━━━━━ Data supplied

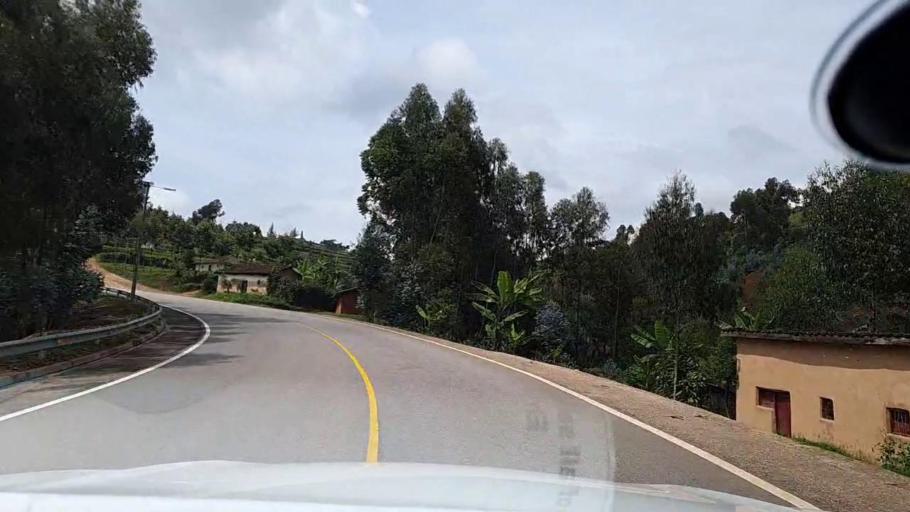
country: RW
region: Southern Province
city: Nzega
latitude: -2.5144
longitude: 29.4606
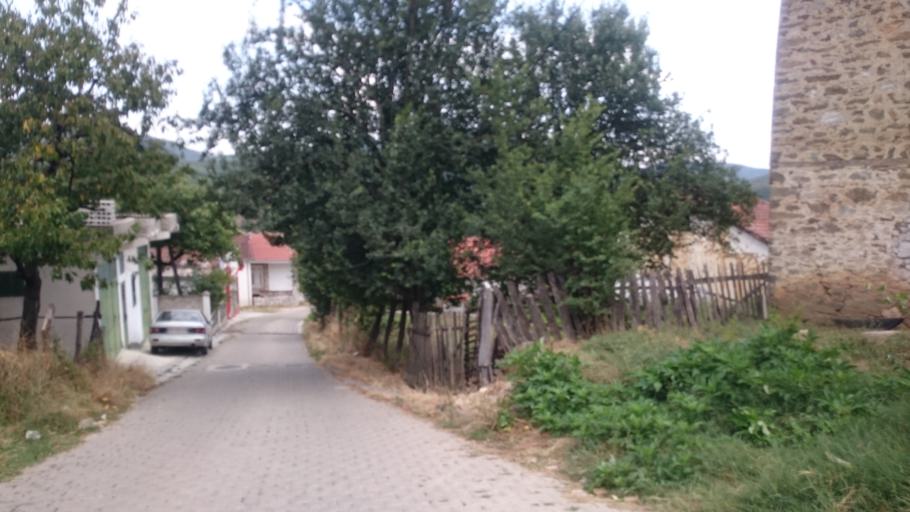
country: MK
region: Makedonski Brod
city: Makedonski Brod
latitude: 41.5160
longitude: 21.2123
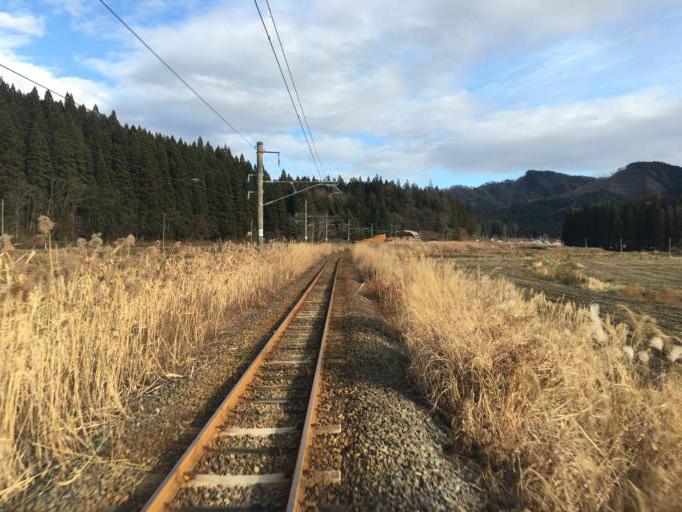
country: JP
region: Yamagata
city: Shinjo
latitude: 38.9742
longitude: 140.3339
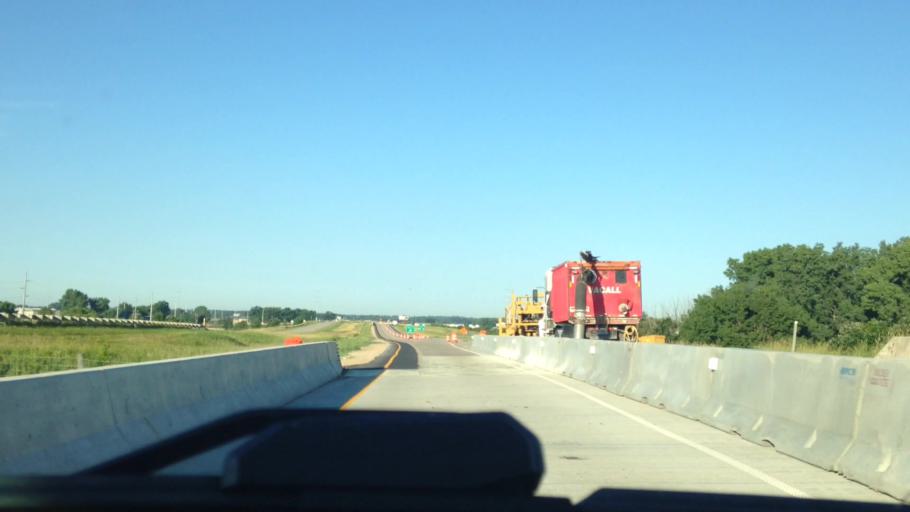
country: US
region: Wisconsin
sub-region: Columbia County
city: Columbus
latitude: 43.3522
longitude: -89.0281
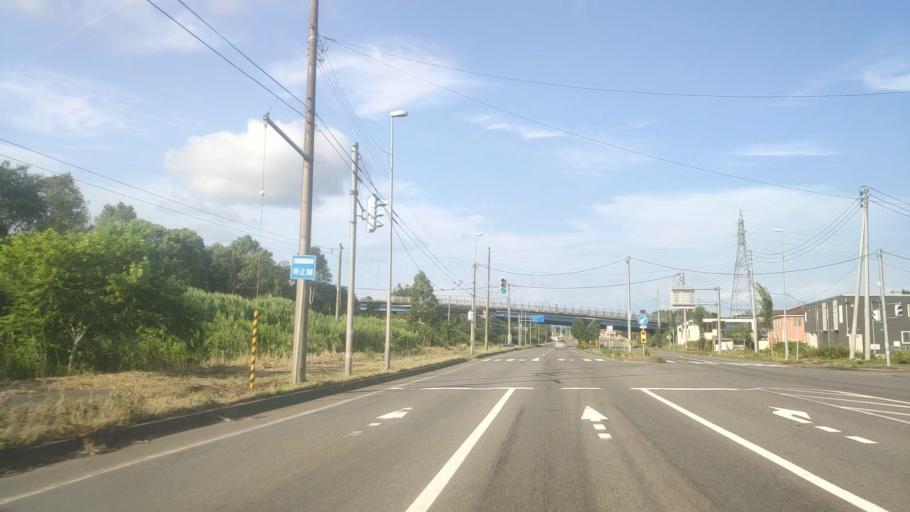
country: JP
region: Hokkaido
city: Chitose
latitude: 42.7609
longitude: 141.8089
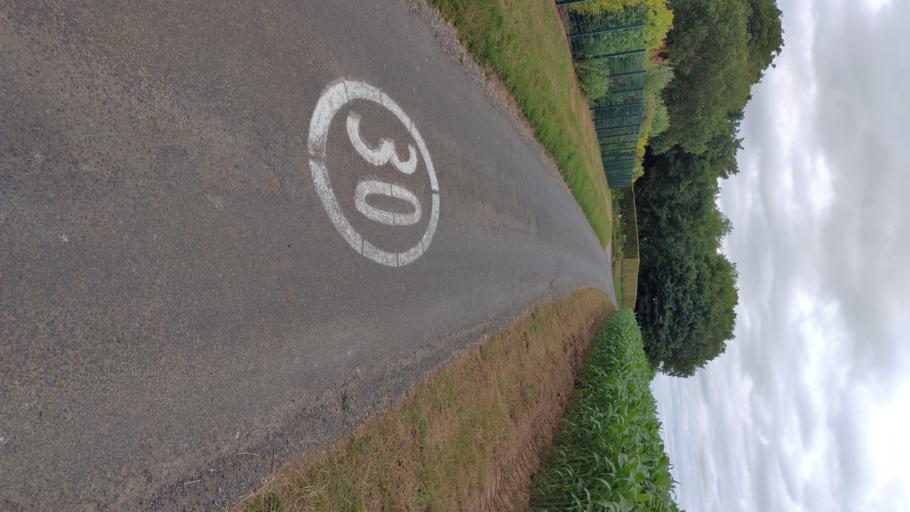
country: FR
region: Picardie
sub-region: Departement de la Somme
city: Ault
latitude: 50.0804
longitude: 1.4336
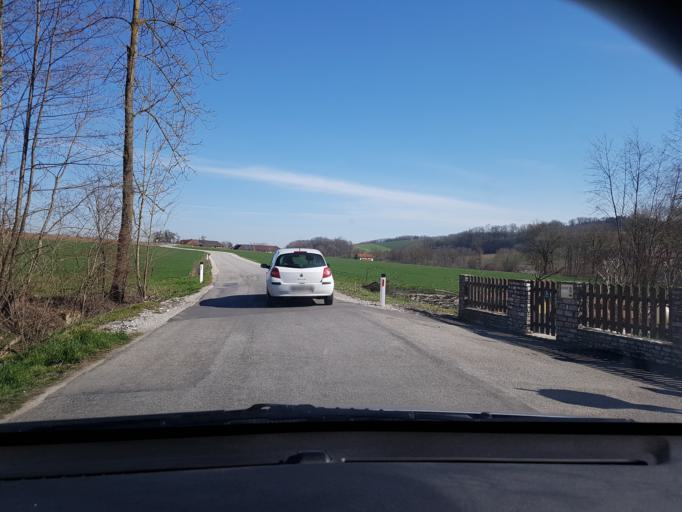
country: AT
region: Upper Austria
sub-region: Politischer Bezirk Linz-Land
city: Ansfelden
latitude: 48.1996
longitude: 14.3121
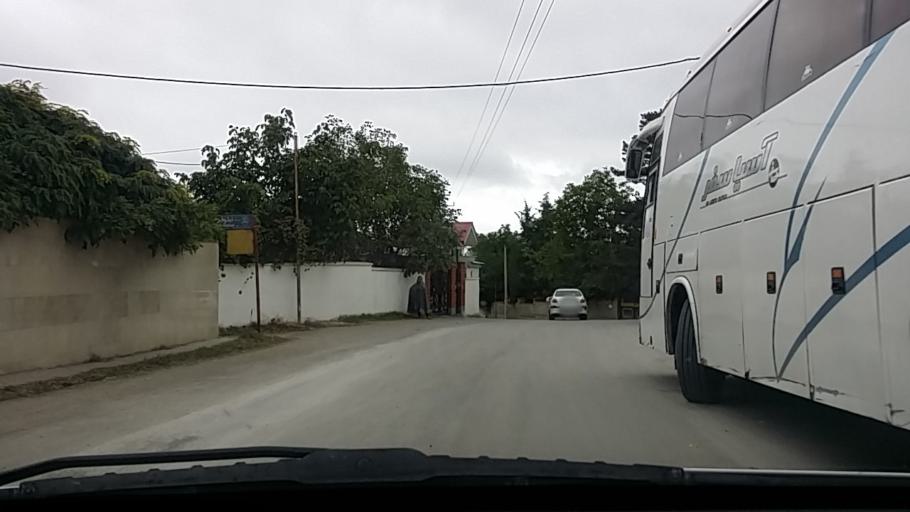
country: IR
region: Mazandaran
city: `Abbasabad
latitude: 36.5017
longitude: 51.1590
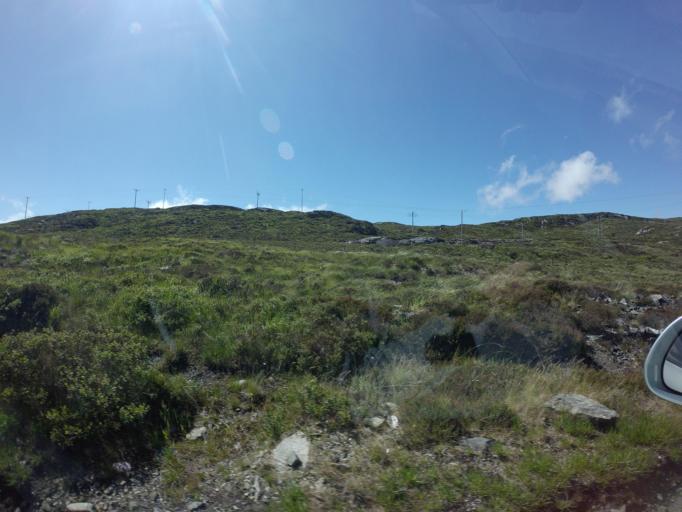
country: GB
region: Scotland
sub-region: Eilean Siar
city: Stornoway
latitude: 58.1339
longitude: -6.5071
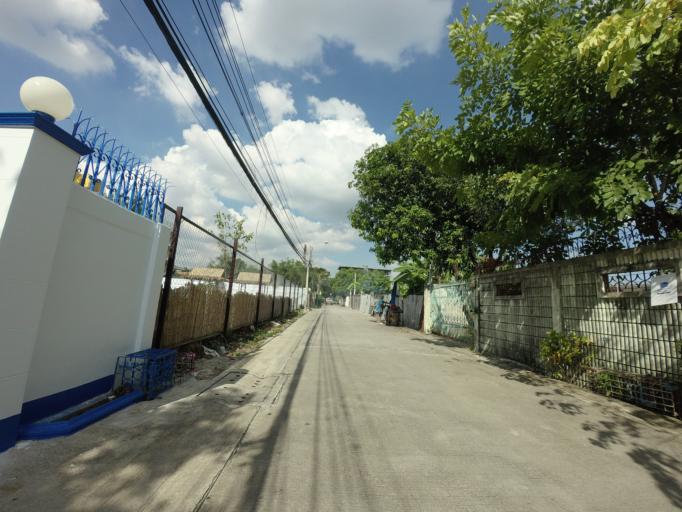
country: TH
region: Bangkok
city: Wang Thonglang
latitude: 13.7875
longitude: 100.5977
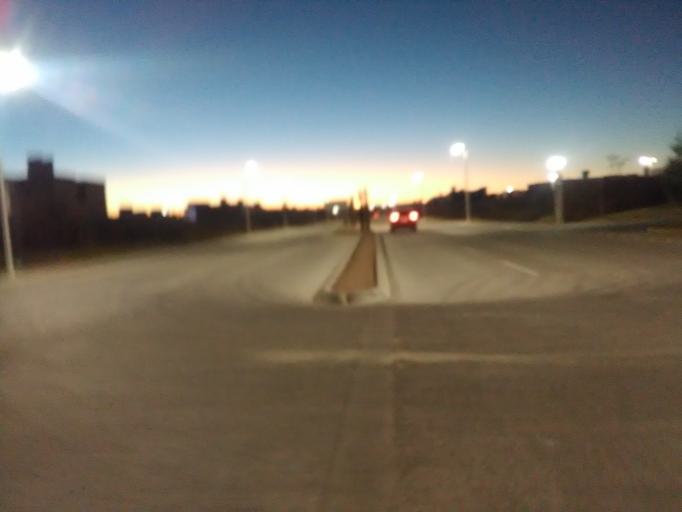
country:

━━━━━━━━━━

Rewrite the listing above as a numbered list, skipping any blank lines and leaving out the pictures.

1. country: RW
2. region: Southern Province
3. city: Nzega
4. latitude: -2.5144
5. longitude: 29.4606
6. country: MK
7. region: Makedonski Brod
8. city: Makedonski Brod
9. latitude: 41.5160
10. longitude: 21.2123
11. country: JP
12. region: Yamagata
13. city: Shinjo
14. latitude: 38.9742
15. longitude: 140.3339
16. country: US
17. region: Wisconsin
18. sub-region: Columbia County
19. city: Columbus
20. latitude: 43.3522
21. longitude: -89.0281
22. country: JP
23. region: Hokkaido
24. city: Chitose
25. latitude: 42.7609
26. longitude: 141.8089
27. country: FR
28. region: Picardie
29. sub-region: Departement de la Somme
30. city: Ault
31. latitude: 50.0804
32. longitude: 1.4336
33. country: AT
34. region: Upper Austria
35. sub-region: Politischer Bezirk Linz-Land
36. city: Ansfelden
37. latitude: 48.1996
38. longitude: 14.3121
39. country: IR
40. region: Mazandaran
41. city: `Abbasabad
42. latitude: 36.5017
43. longitude: 51.1590
44. country: GB
45. region: Scotland
46. sub-region: Eilean Siar
47. city: Stornoway
48. latitude: 58.1339
49. longitude: -6.5071
50. country: TH
51. region: Bangkok
52. city: Wang Thonglang
53. latitude: 13.7875
54. longitude: 100.5977
55. country:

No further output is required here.